The Human Rights Action (HRA) supports the assessment of the European Commission (EC) that Montenegro must improve its approach to the investigation and prosecution of war crimes in accordance with international humanitarian law and make it more proactive. The country has been subjected to the same criticism for the last 10 years. There is only one war crime trial pending, based the indictment that was brought two years ago because Bosnia and Herzegovina forwarded the case to Montenegro. There have been no new indictments and no new investigations since.
This year too, it was assessed that the state made only limited progress in implementing the War Crimes Prosecution Strategy.
HRA hereby points out that the Special State Prosecutor’s Office (SSPO) has not yet reviewed old cases in which verdicts were handed down in violation of international law, in accordance with the Strategy, nor has the same prosecutor’s office initiated any investigations or filed any indictments since the Strategy was adopted in 2015 regarding command responsibility, complicity and inciting or aiding a war crime, which is why it was necessary to point out these omissions once again.
The EC welcomed the continuation of good regional and international cooperation and the positive step forward in relation to the domestic legal framework for the prosecution of war crimes. However, HRA notes that cooperation between Montenegro and the countries of the region regarding war crimes is not good enough. The problems are the cases in which legal regulations and bilateral agreements between countries cannot resolve the existing legal situation.

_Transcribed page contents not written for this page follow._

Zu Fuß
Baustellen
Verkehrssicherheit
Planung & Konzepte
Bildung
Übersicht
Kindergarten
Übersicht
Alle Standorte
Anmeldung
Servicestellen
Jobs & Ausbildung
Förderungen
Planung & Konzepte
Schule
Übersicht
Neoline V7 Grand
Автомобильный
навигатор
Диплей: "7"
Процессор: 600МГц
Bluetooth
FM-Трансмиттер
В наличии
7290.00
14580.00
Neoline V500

As we have repeatedly pointed out, regional cooperation did not contribute to bringing those convicted of war crimes against the civilian population in the Klapuh case to justice, although 31 years have passed. The Republic of Serbia did not extradite one of these persons, Zoran Vuković, to Montenegro, and Bosnia and Herzegovina is not interested in prosecuting the second and third – Radomir Kovač and Zoran Simović. Previous Minister of Justice, Marko Kovač, never said whether he ever insisted that his colleague from Serbia, Minister Maja Popović, act in accordance with the provisions of the interstate agreement and make a decision on the extradition of Vuković.
Also, although the indictment against the citizen of Montenegro, Ranko Radulović for the crime against humanity committed in Foča in 1992 was partially confirmed back in September 2020 before the Court of Bosnia and Herzegovina, the trial in this case has not started, nor is it expected to. For unknown reasons, the case was not forwarded to Montenegro, and Radulović cannot attend the trial in BiH because he is currently being tried in Montenegro.

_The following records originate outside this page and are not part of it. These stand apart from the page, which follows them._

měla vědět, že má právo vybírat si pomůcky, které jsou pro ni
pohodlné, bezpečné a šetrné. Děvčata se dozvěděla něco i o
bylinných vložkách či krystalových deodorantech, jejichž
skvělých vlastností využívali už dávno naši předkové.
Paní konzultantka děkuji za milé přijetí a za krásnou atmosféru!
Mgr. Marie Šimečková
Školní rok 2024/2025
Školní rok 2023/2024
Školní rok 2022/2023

The situation with the case against 10 officers of the former YNA is the same. At the end of 2022, the conditions for holding a hearing before the County Court in Split have not been met. The defendants are accused of failing to prevent the behaviour of their units during the aggression against the Dubrovnik area in 1991 and 1992, contrary to the Geneva Conventions. Their extradition to the Croatian authorities is not possible because the bilateral Extradition Treaty between Montenegro and the Republic of Croatia does not allow the extradition of their own citizens on war crimes charges, and the Croatian judiciary, for unknown reasons, failed to not submit the evidence in these cases to Montenegro and Serbia for processing.
Additionally, for more than 16 years, the County State Attorney’s Office in Split did not inform the public or the prosecutor’s office in Montenegro about the results of the investigation into the murder of captured military reservists from Montenegro in the “Lora” military investigation center in Split. The reasons that prevent the prosecution of those responsible for the killing of Montenegrin prisoners of war are unknown as well.

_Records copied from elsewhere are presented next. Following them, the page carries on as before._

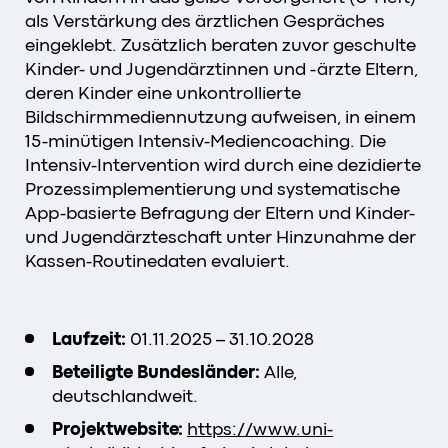
als Verstärkung des ärztlichen Gespräches
eingeklebt. Zusätzlich beraten zuvor geschulte
Kinder- und Jugendärztinnen und -ärzte Eltern,
deren Kinder eine unkontrollierte
Bildschirmmediennutzung aufweisen, in einem
15-minütigen Intensiv-Mediencoaching. Die
Intensiv-Intervention wird durch eine dezidierte
Prozessimplementierung und systematische
App-basierte Befragung der Eltern und Kinder-
und Jugendärzteschaft unter Hinzunahme der
Kassen-Routinedaten evaluiert.
Laufzeit:
01.11.2025 – 31.10.2028
Beteiligte Bundesländer:
Alle,
deutschlandweit.
Projektwebsite:
https://www.uni-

The above cases indicate that regional cooperation cannot be positively evaluated in the current context. They emphasise the need for significantly greater efforts and engagement of both our authorities and the authorities of other countries in the region so as to achieve better cooperation in the prosecution of war crimes.
Finally, HRA points out that, in its report, the EC unfortunately failed to criticise the discriminatory approach to prescribing the “civilian victim of war” institute, which found its way into the provisions of the adopted Draft Law on Amendments and Supplements to the Law on Veterans and Disability Protection. This legal institute, which implies the right to monetary compensation, is prescribed in such a way that the right can be exercised only by the victims of the armed conflict with NATO in Montenegro, i.e. the families of victims in Murino, but not the other families of civilian victims from Montenegro who suffered as a result of armed conflicts in Croatia, Bosnia and Herzegovina or Kosovo after the end of the state of war.